Just a simple one. Is there any real reason why a callback is required for removeEventListener? Am I supposed to be doing something with it?
example: myView.removeEventListener('click'); wont work, it gives an index beyond bounds error.
neither will myView.removeEventListener('click', false);
the only way is like this: myView.removeEventListener('click', function(){} );
2 Answers
Accepted Answer
Neither way you mention works.
To remove event listener you need pass function reference or event listener id to "removeEventListener" function.
If you add anonymous function, like this:
myView.addEventListener('click', function() {} );you can't remove that event listener because you don't have function reference. Because of that, you need to store it to some variable:
var eventListener = function() {}; myView.addEventListener('click', eventListener); //now you can remove it myView.removeEventListener('click', eventListener);You need function reference because events can have multiple event listeners attached and that's the only way you can distinguish different event listeners attached for same event. Documentation is misleading, "callback" is not callback in right sense of that word, "callback" in documentation should be function reference passed to the "addEventListener" function.

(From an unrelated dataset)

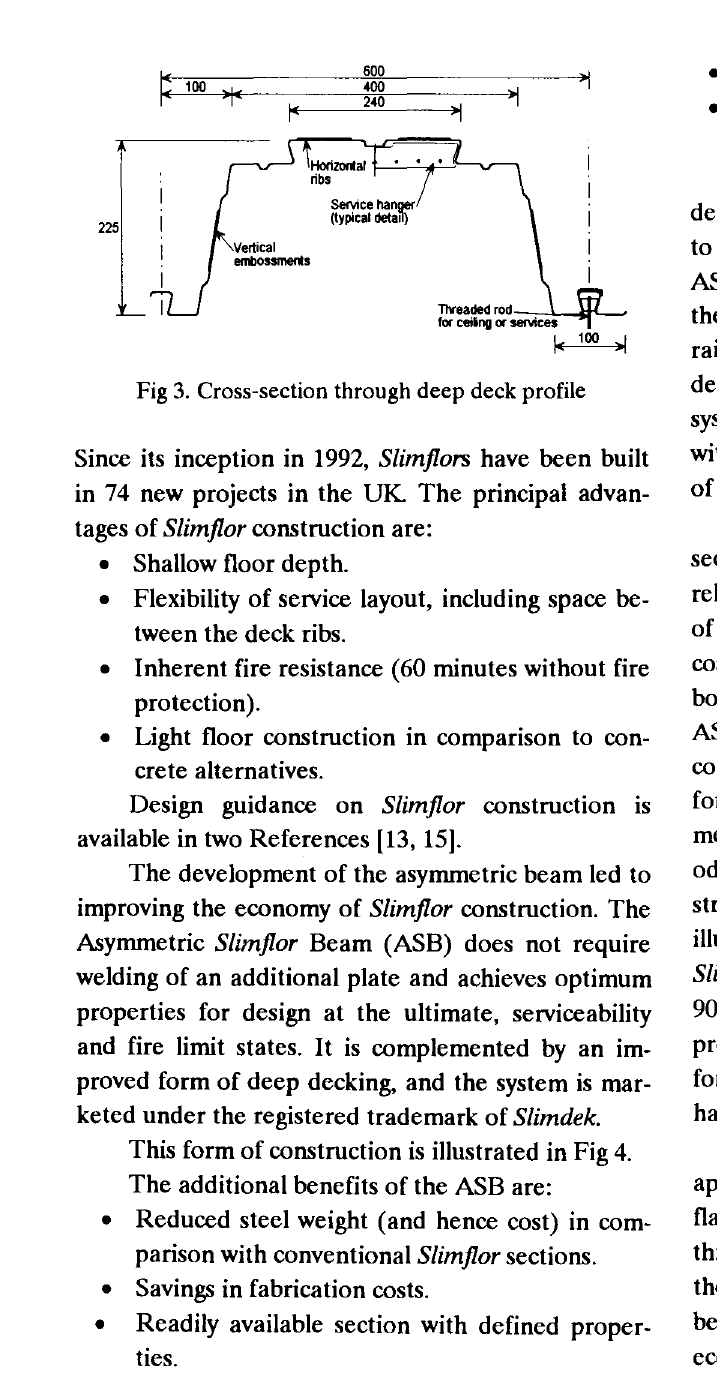
Fig 3. Cross-section through deep deck profile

Other way is to store event listener id. I'm not sure how this is done, this is not mentioned in the docs(!), but it can be found in JIRA (search if you're interested).

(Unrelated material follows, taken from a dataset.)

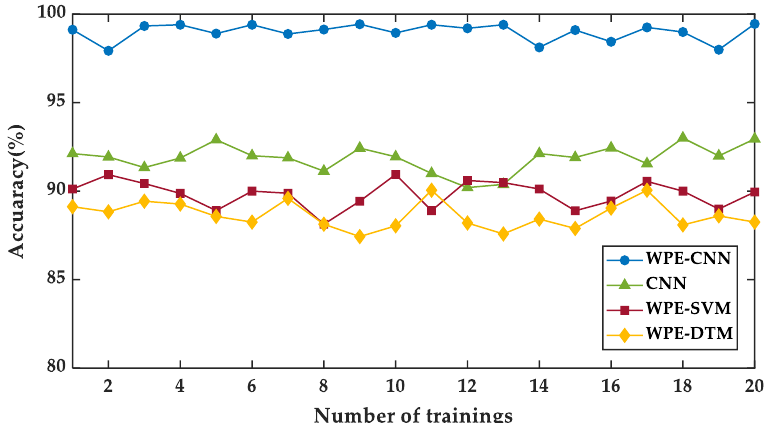
Figure 11. Comparison of classification accuracy with three models.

I think this is how it's done:
var eventId = myView.addEventListener('click', function() {} ); //removing myView.removeEventListener('click', eventId); //or this myView.removeEventListener(eventId);
When you add event listeners, it is often good practice to pass a named function to the addEventListener method rather than an anonymous function. The remove method simply allows you to pass that same function to be removed. Check the MDN Docs Page for more info on that.